The bottom line is that this decision is not even the beginning of the end. It leaves more, and deeper, questions unresolved than it answers. That is not a criticism of Judge Baer; it is a criticism of the parties. Just as in the wonderful world of BCS standings and World Cup qualification, one must play the opponent one has, and looking ahead to the next match's more-highly-regarded opponent leads to stumbles and unexpected losses.


  1. See ABKO Music Inc. v. Harrisongs Music, Ltd., 944 F.2d 971 (2d Cir. 1991); Eden Toys, Inc. v. Florelee Undergarment Co., 697 F.2d 27 (2d Cir. 1982). On one hand, both of these cases read too much into the statute itself. On the other hand, there is no circuit split — that is, all of the Courts of Appeal that have ruled on this issue are consistent in direction, if not in fine detail, with the Second Circuit, and the fine detail appears rather unlikely to matter on these facts. See, e.g., Silvers v. Sony Pictures Entertainment Inc., 402 F.3d 881 (9th Cir. 2005). Whether this should be the law is largely a matter for legislative, and not judicial, determination; it is arguably inconsistent with both the IP Clause (U.S. Const. Art. I. § 8 cl. 8) and the Berne Convention (see note 58 supra), a treaty that is entitled to substantial deference under Article VI cl. 2 of the Constitution.
  2. See Part I supra; see also, Miccosukee Tribe v. Florida State Athletic Com'n, 226 F. 3d 1226 (11th Cir. 2000); Shands Teaching Hosp. & Clincs v. Beach Street Corp. 208 F. 3d 1308 (11th Cir. 2000).

    Note that the Eleventh Circuit is the origin of the Supreme Court's most illogical (and relevant here) Eleventh Amendment jurisprudence: the self-referential nightmare of Florida Prepaid. College Savings Bank v. Florida Prepaid Postsecondary Ed. Expense Bd., 527 U.S. 666 (1999); Florida Prepaid Postsecondary Ed. Expense Bd. v. College Savings Bank, 527 U.S. 627 (1999). That "666" is part of the official citation of one of these devilish cases — ironically, the more problematic one — is rather delicious.

  3. See Parklane Hosiery, supra note 20.
  4. See, e.g., Suja A. Thomas, The Fallacy of Dispositive Procedure, 50 Boston Coll. L. Rev. 759 (2009) (PDF); see also John H. Langbein, The Disappearance of Civil Trial in the United States, ___ Yale L.J. ___ (forthcoming 2012) (PDF); Howard M. Wasserman, The Roberts Court and the Civil Procedure Revival, 31 Rev. Litig. 311 (2012) (PDF).

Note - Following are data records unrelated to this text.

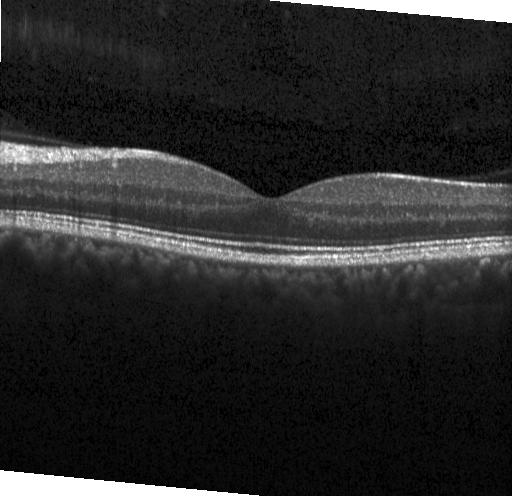 Heidelberg Spectralis OCT system; optical coherence tomography scan.
Impression: no choroidal neovascularization, no diabetic macular edema, and no drusen.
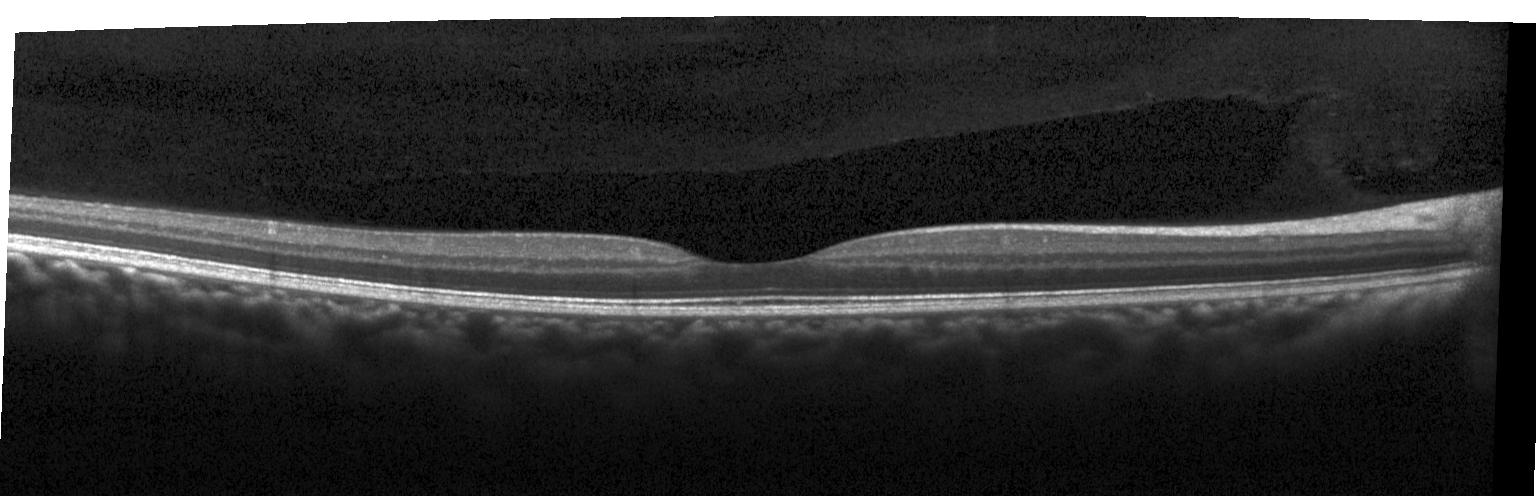 Retinal OCT cross-section
Finding: neither CNV, DME, nor drusen.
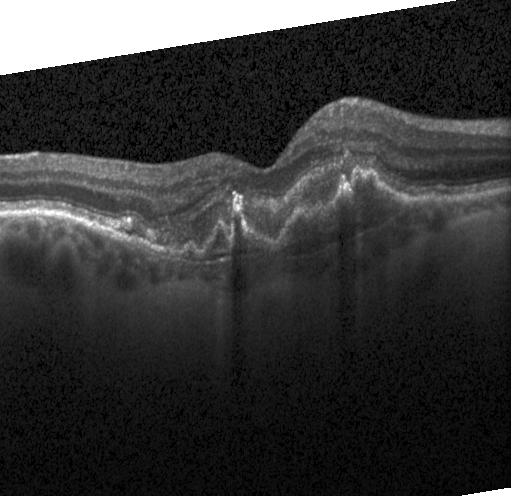
Macular OCT demonstrating a choroidal neovascular membrane.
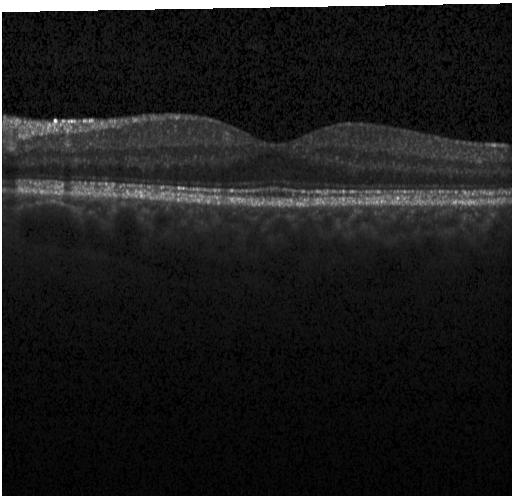
Macular scan · OCT line scan — OCT finding: no evidence of choroidal neovascularization, diabetic macular edema, or drusen.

    To me, the more-interesting theoretical question is whether the action of the arm-of-the-state actors might have constituted a "taking" of a property right belonging to the plaintiffs. There is precious little jurisprudence on whether intellectual property is even subject to a Fifth Amendment takings analysis. At first impression, though, it seems no less amenable to such analysis (or, at least, a parallel due process analysis) than are welfare benefits. Cf. Mathews v. Eldridge, 424 U.S. 319 (1976) (emphasizing the property-interest nature of already granted welfare benefits). But then, I'm a nerd, and I'm not sure just how "special" intellectual property is or should be, so I tend to ask questions like this that don't have clear answers.